● Exercise details: Below are records to be repeated in full. Give them exactly.

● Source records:
◇ ◇ ◇

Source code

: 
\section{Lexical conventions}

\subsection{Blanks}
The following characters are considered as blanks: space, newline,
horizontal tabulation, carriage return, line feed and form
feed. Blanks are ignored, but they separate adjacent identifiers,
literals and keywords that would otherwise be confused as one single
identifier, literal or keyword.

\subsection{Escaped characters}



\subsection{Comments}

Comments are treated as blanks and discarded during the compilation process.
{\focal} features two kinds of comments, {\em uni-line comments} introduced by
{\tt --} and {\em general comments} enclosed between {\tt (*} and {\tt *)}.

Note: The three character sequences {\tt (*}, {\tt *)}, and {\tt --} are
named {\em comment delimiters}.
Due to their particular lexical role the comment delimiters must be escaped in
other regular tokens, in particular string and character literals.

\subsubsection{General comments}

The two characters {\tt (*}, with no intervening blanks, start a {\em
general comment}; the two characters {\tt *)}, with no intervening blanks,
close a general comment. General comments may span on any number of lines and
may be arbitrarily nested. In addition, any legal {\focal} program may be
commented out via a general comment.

◇ ◇ ◇

● Exercise response:
Source code

: 
\section{Lexical conventions}

\subsection{Blanks}
The following characters are considered as blanks: space, newline,
horizontal tabulation, carriage return, line feed and form
feed. Blanks are ignored, but they separate adjacent identifiers,
literals and keywords that would otherwise be confused as one single
identifier, literal or keyword.

\subsection{Escaped characters}



\subsection{Comments}

Comments are treated as blanks and discarded during the compilation process.
{\focal} features two kinds of comments, {\em uni-line comments} introduced by
{\tt --} and {\em general comments} enclosed between {\tt (*} and {\tt *)}.

Note: The three character sequences {\tt (*}, {\tt *)}, and {\tt --} are
named {\em comment delimiters}.
Due to their particular lexical role the comment delimiters must be escaped in
other regular tokens, in particular string and character literals.

\subsubsection{General comments}

The two characters {\tt (*}, with no intervening blanks, start a {\em
general comment}; the two characters {\tt *)}, with no intervening blanks,
close a general comment. General comments may span on any number of lines and
may be arbitrarily nested. In addition, any legal {\focal} program may be
commented out via a general comment.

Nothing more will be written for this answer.